In response to the SEC’s filing, Kik CEO Ted Livingston, said, “We have been expecting this for quite some time, and we welcome the opportunity to fight for the future of crypto in the United States.” Likely knowing that the lawsuit was imminent, Kik launched a crowdfunding campaign last week, dubbed “Defend Crypto”, to “take on the SEC in court to make sure there is a foundation for innovation going forward.”
Messari, Shapeshift, Circle, Fred Wilson, and William Mougyar contributed to the fund, according to Circle Research. Since launching the campaign a week ago, Kik raised 0.216 BTC and 4.17 ETH from the public, which is about $2,700 based on the evaluation of public Bitcoin and Ethereum addresses. It’s possible that there is more than one address for each but seems unlikely.
When the fund was launched a week ago, Coinbase, Circle, Shapeshift and Messari were listed on the website under “Who’s Behind Defend Crypto.”
Following the lawsuit, Coinbase immediately withdrew its logo from the website. Last week, a statement that “The Defend Crypto fund is hosted by Coinbase” was changed to read “The Defend Crypto fund is held in a Coinbase account.” Shortly after Coinbase, Circle also removed its logo from the same section. It’s interesting that just last week both Coinbase and Circle were ready to “take on the SEC in court” and are now quietly covering their tracks. Was the lawsuit that convincing? And more importantly, which company will be next to drop support?
Livingston also said in response to the SEC’s filing, “We hope this case will make it clear that the securities laws should not be applied to a currency used by millions of people in dozens of apps” and that “Kin is being used by more people in more apps every day, and come trial, Kin may be the most widely used cryptocurrency in the world.”
Like most ICOs, Kin was launched as an ERC-20 token on Ethereum but then Kik announced in May 2018 that it decided to fork Stellar to create its own fee-less proprietary blockchain where nodes are run by services driving the Kin economy. The claim that Kin is used by “millions of people in dozens of apps” is impossible to verify because of the nature of Kin’s nearly-permissioned fee-less blockchain. Livingston knows this, of course, which makes it a somewhat effective obfuscation. Kin’s blockchain explorer and network stats are only available on its website.
Kin claims there are currently 44 monthly active apps using Kin and 428,000 monthly active spenders of Kin. The total unique spenders are allegedly above 1 million and total unique earners above 5.6 million. While these stats are likely correct (but still very hard to verify), in a blockchain where it costs nothing to send a transaction, any of the stats are nearly meaningless and the real people using Kin are likely magnitudes lower than what Kik’s CEO claims.

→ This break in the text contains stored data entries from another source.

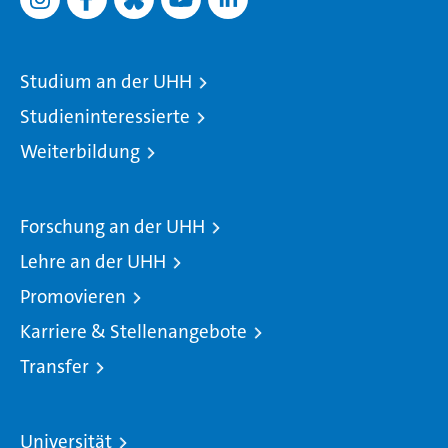
Studium an der UHH
Studieninteressierte
Weiterbildung
Forschung an der UHH
Lehre an der UHH
Promovieren
Karriere & Stellenangebote
Transfer
Universität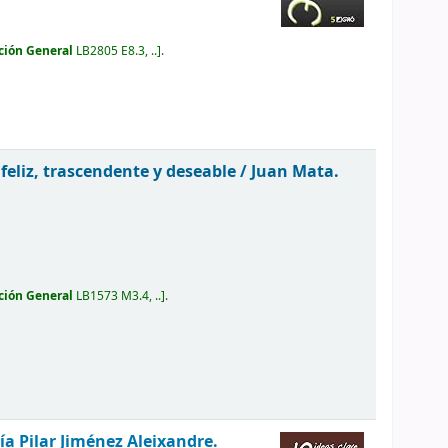
ción General
LB2805 E8.3, ..
.
 feliz, trascendente y deseable /
Juan Mata.
ción General
LB1573 M3.4, ..
.
ía Pilar Jiménez Aleixandre.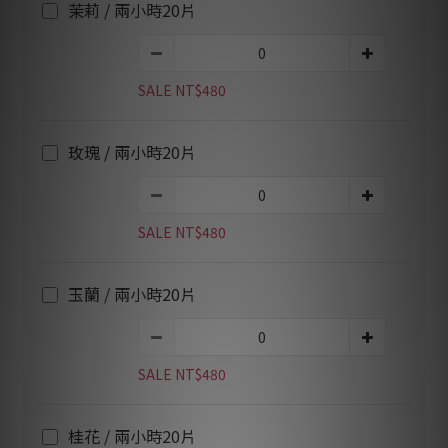
茉莉 / 兩小時20片
SALE NT$480
玫瑰 / 兩小時20片
SALE NT$480
玉蘭 / 兩小時20片
SALE NT$480
桂花 / 兩小時20片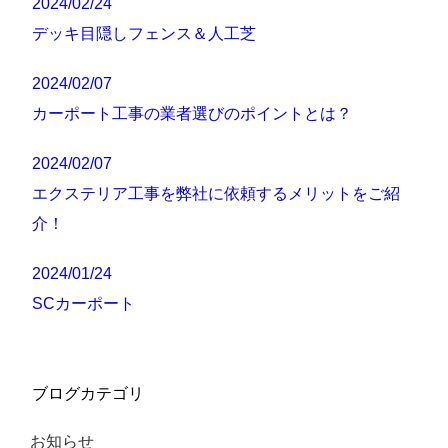
2024/02/24
デッキ目隠しフェンス＆人工芝
2024/02/07
カーポート工事の業者選びのポイントとは？
2024/02/07
エクステリア工事を弊社に依頼するメリットをご紹
介！
2024/01/24
SCカーポート
ブログカテゴリ
お知らせ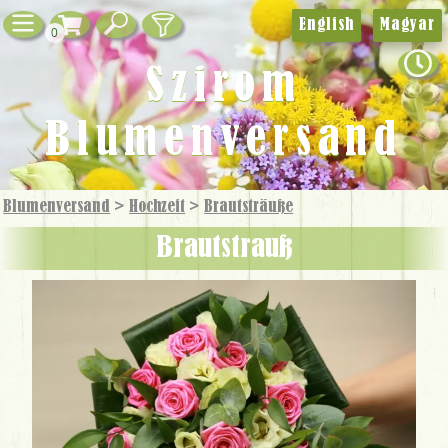
English
Magyar
0
Szirom
Blumenversand
Blumenversand
>
Hochzeit
>
Brautsträuße
Brautstrauß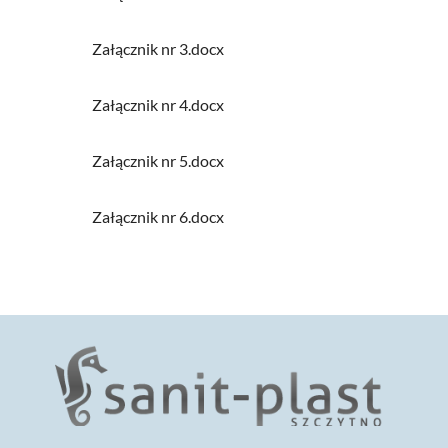
Załącznik nr 3.docx
Załącznik nr 4.docx
Załącznik nr 5.docx
Załącznik nr 6.docx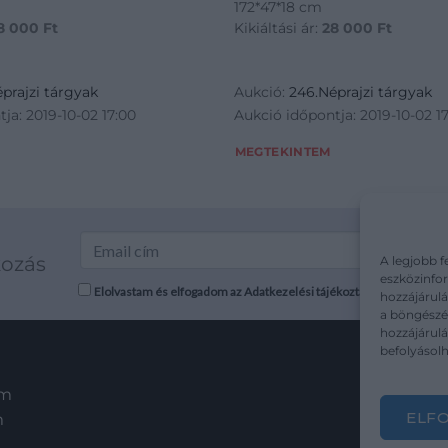
172*47*18 cm
8 000
Ft
Kikiáltási ár:
28 000
Ft
prajzi tárgyak
Aukció:
246.Néprajzi tárgyak
ja: 2019-10-02 17:00
Aukció időpontja: 2019-10-02 1
MEGTEKINTEM
kozás
A legjobb f
eszközinfor
Elolvastam és elfogadom az Adatkezelési tájékoztatót: mutargy.co
hozzájárulá
a böngészés
hozzájárul
befolyásolh
em
ELF
m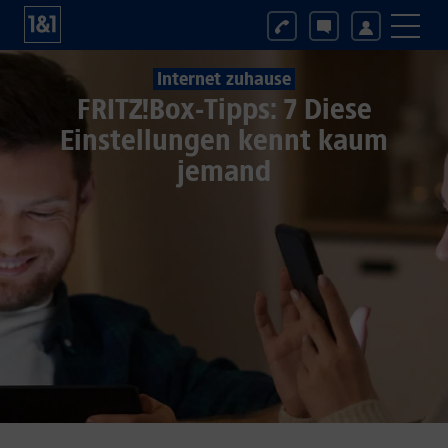
Internet zuhause
FRITZ!Box-Tipps: 7 Diese
Einstellungen kennt kaum
jemand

The best proxy to show real activity or interest are traded Kin volumes on cryptocurrency exchanges. If there was a lot of real activity on Kin, it’s also logical to assume that there would be a vibrant economy and significant trading volumes. Kin is currently trading at 20% of its ICO price (in terms of USD) and at 23% of its ICO price (in terms of ETH) but there is virtually no real liquidity.
More than 70% of the total Kin traded volume came from CoinTiger, Fatbtc, Mercabox, and YoBit, which all likely fake more than 99% of their volume. Meanwhile, HitBTC seems to have quietly delisted Kin about 15 hours ago. There is likely some real volume coming from the decentralized exchanges (Bancor and EtherDelta) but it’s very, very little — less than $250,000 in the last 24 hours. In comparison, BNB had at least $150 million of real volume in the last 24 hours, more than 600 times that of Kin.
In the lawsuit, the SEC alleged that at the time of the sale, the Kin infrastructure did not exist and there was nothing to purchase using the token. Now, there appears to be at least some infrastructure but there is very little evidence that a significant amount of real people actually use Kin.